25 Ağustos 1982 tarihinde İstanbul’da vefat eden Gölpınarlı, Seyitahmet Deresi Kabristanı’na defnedilmiştir. Kendisinin yazdığı metni, Melami üslubuyla yapılan mezar taşına Gölpınarlı’nın talebesi olan ve hattın son büyük üstatlarından Prof. Dr. Ali Alparslan işlemiştir.
Farklı bir yapıya sahip olan Abdülbâki Gölpınarlı çabuk parlayan, bir görüşten onun tam karşıtı bir görüşe geçebilen mizacına mukabil bütün hayatı boyunca Şiiliğe ve Mevleviliğe sadakatle bağlı kalmıştır. Büyüklü küçüklü 114’e varan kitabın ve 400’ün üstünde ilmî makalenin yanında gençlik yıllarında ilk mekteplerde okutulmuş ders kitapları da yazmıştır.

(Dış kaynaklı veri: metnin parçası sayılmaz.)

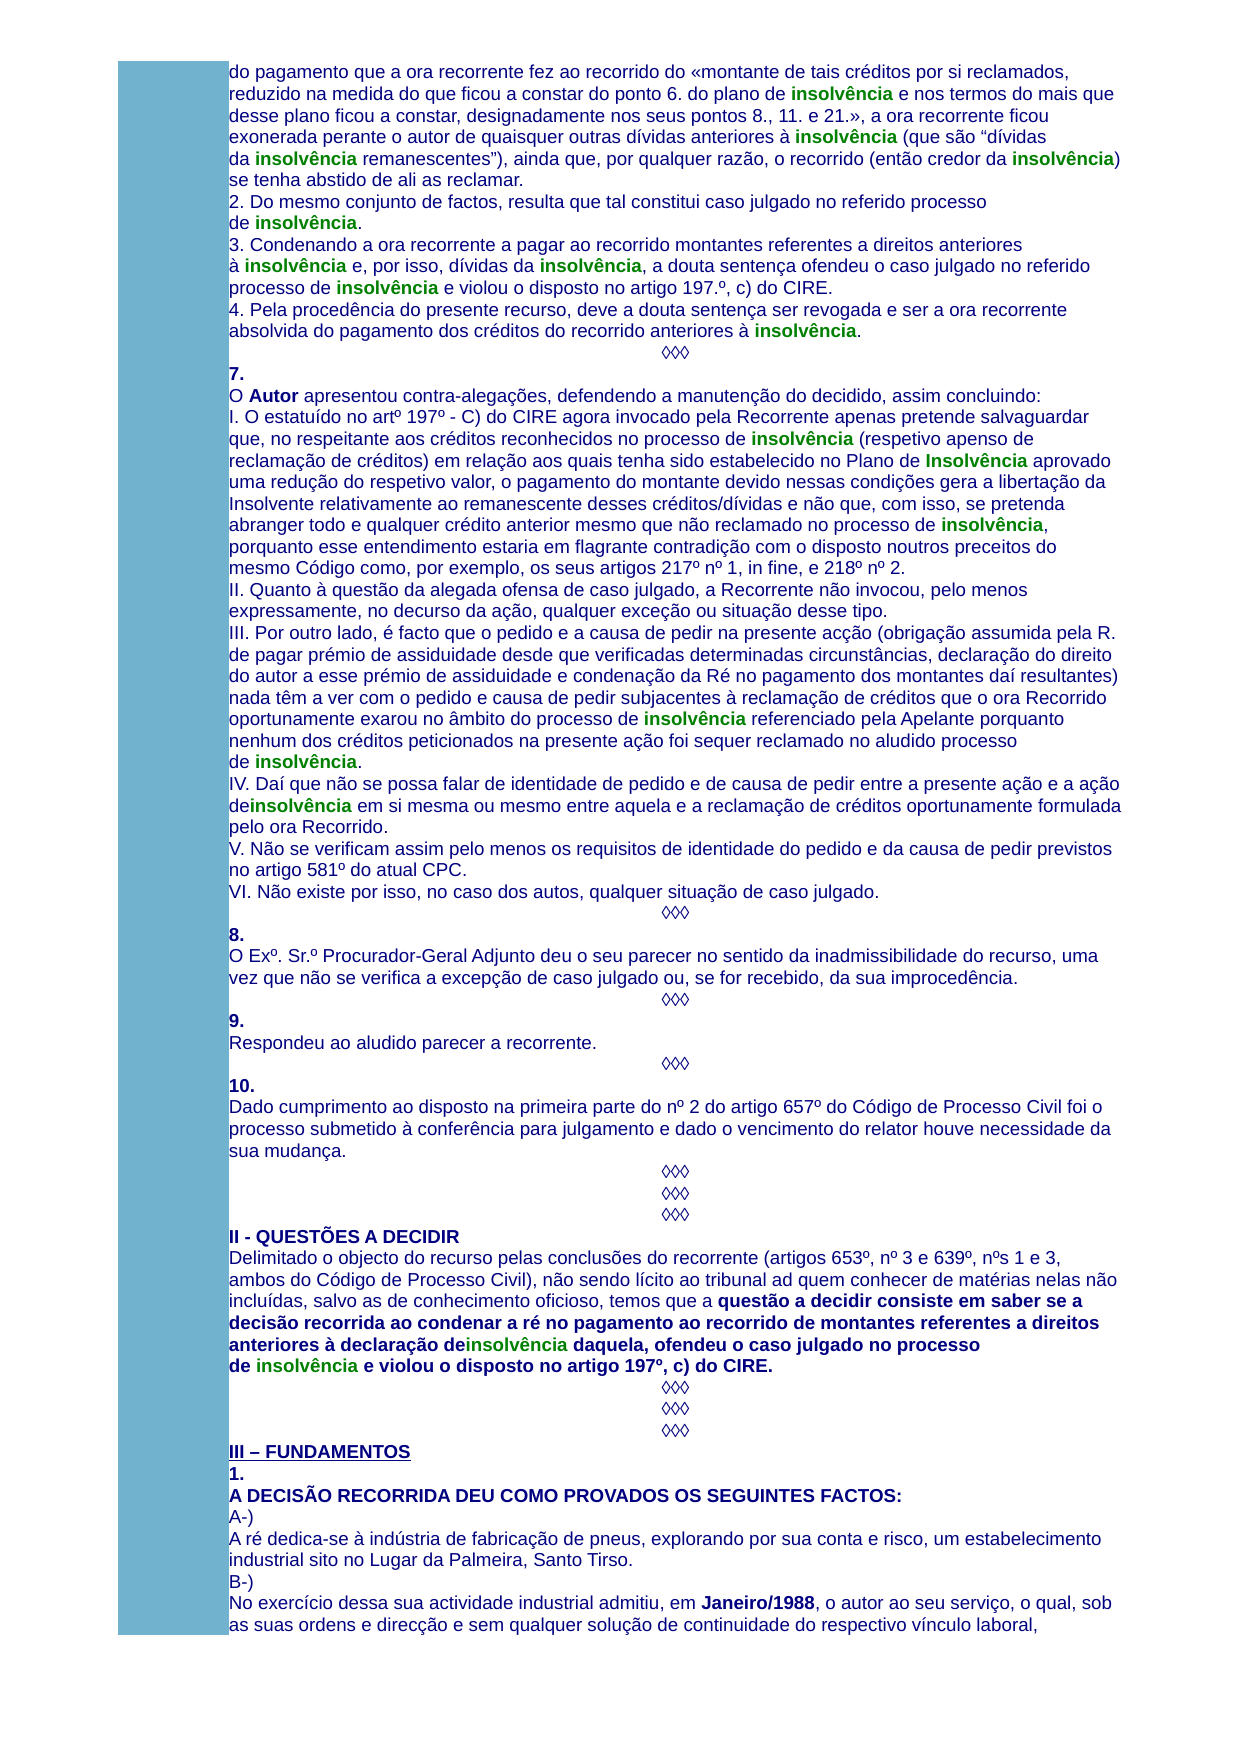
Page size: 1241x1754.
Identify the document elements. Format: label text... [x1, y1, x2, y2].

table_cell [118, 61, 229, 1635]
table_cell do pagamento que a ora recorrente fez ao recorrido do «montante de tais créditos por si reclamados, reduzido na medida do que ficou a constar do ponto 6. do plano de insolvência e nos termos do mais que desse plano ficou a constar, designadamente nos seus pontos 8., 11. e 21.», a ora recorrente ficou exonerada perante o autor de quaisquer outras dívidas anteriores à insolvência (que são “dívidas da insolvência remanescentes”), ainda que, por qualquer razão, o recorrido (então credor da insolvência) se tenha abstido de ali as reclamar. 2. Do mesmo conjunto de factos, resulta que tal constitui caso julgado no referido processo de insolvência. 3. Condenando a ora recorrente a pagar ao recorrido montantes referentes a direitos anteriores à insolvência e, por isso, dívidas da insolvência, a douta sentença ofendeu o caso julgado no referido processo de insolvência e violou o disposto no artigo 197.º, c) do CIRE. 4. Pela procedência do presente recurso, deve a douta sentença ser revogada e ser a ora recorrente absolvida do pagamento dos créditos do recorrido anteriores à insolvência. ◊◊◊ 7. O Autor apresentou contra-alegações, defendendo a manutenção do decidido, assim concluindo: I. O estatuído no artº 197º - C) do CIRE agora invocado pela Recorrente apenas pretende salvaguardar que, no respeitante aos créditos reconhecidos no processo de insolvência (respetivo apenso de reclamação de créditos) em relação aos quais tenha sido estabelecido no Plano de Insolvência aprovado uma redução do respetivo valor, o pagamento do montante devido nessas condições gera a libertação da Insolvente relativamente ao remanescente desses créditos/dívidas e não que, com isso, se pretenda abranger todo e qualquer crédito anterior mesmo que não reclamado no processo de insolvência, porquanto esse entendimento estaria em flagrante contradição com o disposto noutros preceitos do mesmo Código como, por exemplo, os seus artigos 217º nº 1, in fine, e 218º nº 2. II. Quanto à questão da alegada ofensa de caso julgado, a Recorrente não invocou, pelo menos expressamente, no decurso da ação, qualquer exceção ou situação desse tipo. III. Por outro lado, é facto que o pedido e a causa de pedir na presente acção (obrigação assumida pela R. de pagar prémio de assiduidade desde que verificadas determinadas circunstâncias, declaração do direito do autor a esse prémio de assiduidade e condenação da Ré no pagamento dos montantes daí resultantes) nada têm a ver com o pedido e causa de pedir subjacentes à reclamação de créditos que o ora Recorrido oportunamente exarou no âmbito do processo de insolvência referenciado pela Apelante porquanto nenhum dos créditos peticionados na presente ação foi sequer reclamado no aludido processo de insolvência. IV. Daí que não se possa falar de identidade de pedido e de causa de pedir entre a presente ação e a ação deinsolvência em si mesma ou mesmo entre aquela e a reclamação de créditos oportunamente formulada pelo ora Recorrido. V. Não se verificam assim pelo menos os requisitos de identidade do pedido e da causa de pedir previstos no artigo 581º do atual CPC. VI. Não existe por isso, no caso dos autos, qualquer situação de caso julgado. ◊◊◊ 8. O Exº. Sr.º Procurador-Geral Adjunto deu o seu parecer no sentido da inadmissibilidade do recurso, uma vez que não se verifica a excepção de caso julgado ou, se for recebido, da sua improcedência. ◊◊◊ 9. Respondeu ao aludido parecer a recorrente. ◊◊◊ 10. Dado cumprimento ao disposto na primeira parte do nº 2 do artigo 657º do Código de Processo Civil foi o processo submetido à conferência para julgamento e dado o vencimento do relator houve necessidade da sua mudança. ◊◊◊ ◊◊◊ ◊◊◊ II - QUESTÕES A DECIDIR Delimitado o objecto do recurso pelas conclusões do recorrente (artigos 653º, nº 3 e 639º, nºs 1 e 3, ambos do Código de Processo Civil), não sendo lícito ao tribunal ad quem conhecer de matérias nelas não incluídas, salvo as de conhecimento oficioso, temos que a questão a decidir consiste em saber se a decisão recorrida ao condenar a ré no pagamento ao recorrido de montantes referentes a direitos anteriores à declaração deinsolvência daquela, ofendeu o caso julgado no processo de insolvência e violou o disposto no artigo 197º, c) do CIRE. ◊◊◊ ◊◊◊ ◊◊◊ III – FUNDAMENTOS 1. A DECISÃO RECORRIDA DEU COMO PROVADOS OS SEGUINTES FACTOS: A-) A ré dedica-se à indústria de fabricação de pneus, explorando por sua conta e risco, um estabelecimento industrial sito no Lugar da Palmeira, Santo Tirso. B-) No exercício dessa sua actividade industrial admitiu, em Janeiro/1988, o autor ao seu serviço, o qual, sob as suas ordens e direcção e sem qualquer solução de continuidade do respectivo vínculo laboral, [229, 61, 1122, 1635]
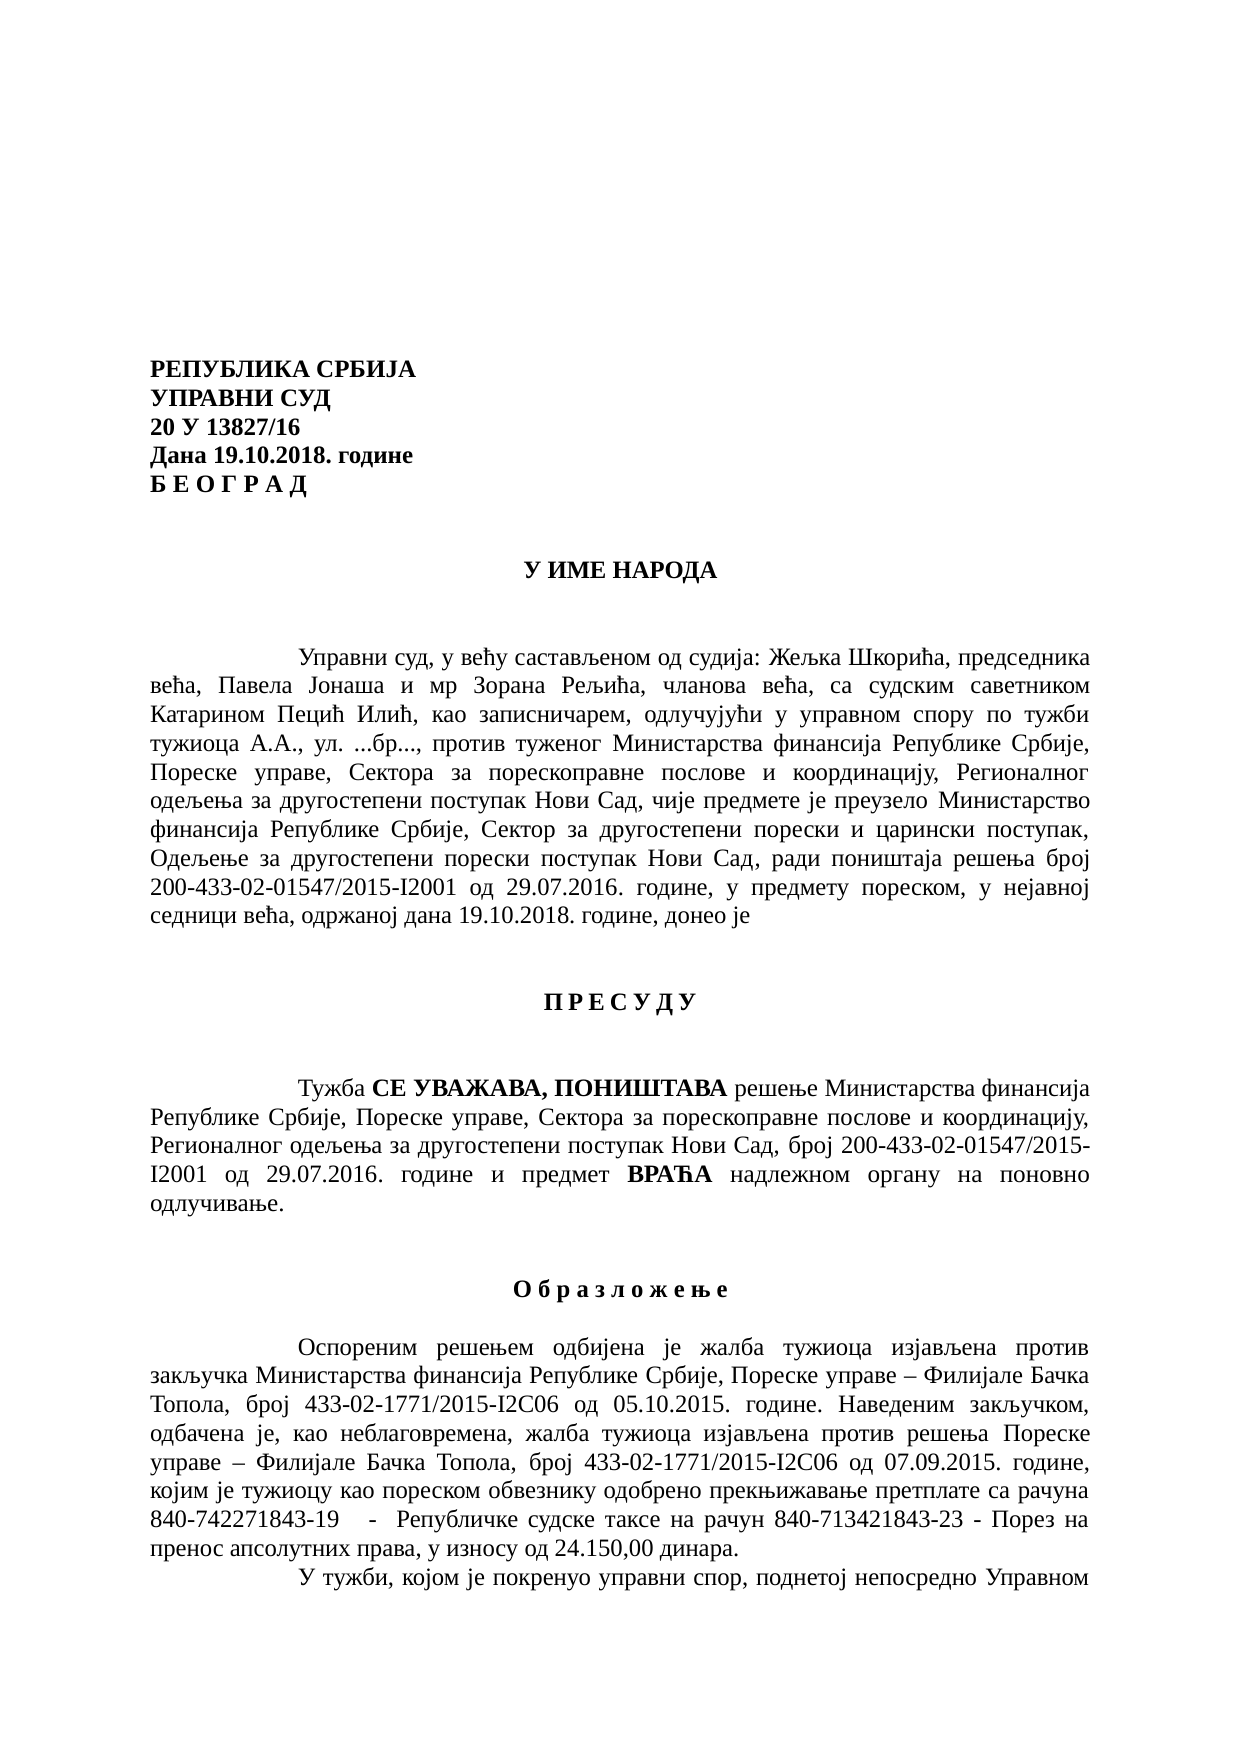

“Benim yazdıklarım sadece okuduklarım değil, yaşadıklarımdır.” diyen Gölpınarlı, önemli eserlere imza atmış, velut bir şahsiyettir. Telif çalışmalarının yanı sıra yaptığı çevirilerle ve bu çevirilere koyduğu açıklayıcı notlarla önemli bir katkıda bulunmuştur. “Kur’an-ı Kerim” ve “Mesnevî” çevirilerini yapmış, Eski
Türk edebiyatına, tasavvufa dair çalışmaları birçok yerde yayımlanmış ve kaynak olma özelliği kazanmıştır. “Yunus Emre Hayatı”, “Melâmîlik ve Melâmîler”, “Mevlânâ’dan Sonra Mevlevilik”, “Simavna Kadısıoğlu Şeyh Bedreddin”, “Ca’feri Mezhebi ve Esasları”, “Tarih Boyunca İslam Mezhepleri ve Şiilik”, “Hz. Muhammed ve Hadisleri”, “Kur’an-ı Kerim ve Meâli” gibi çok sayıda kaynak eserin yanında Gölpınarlı’nın gençlik yıllarından itibaren yazdığı bir de divanı bulunmaktadır.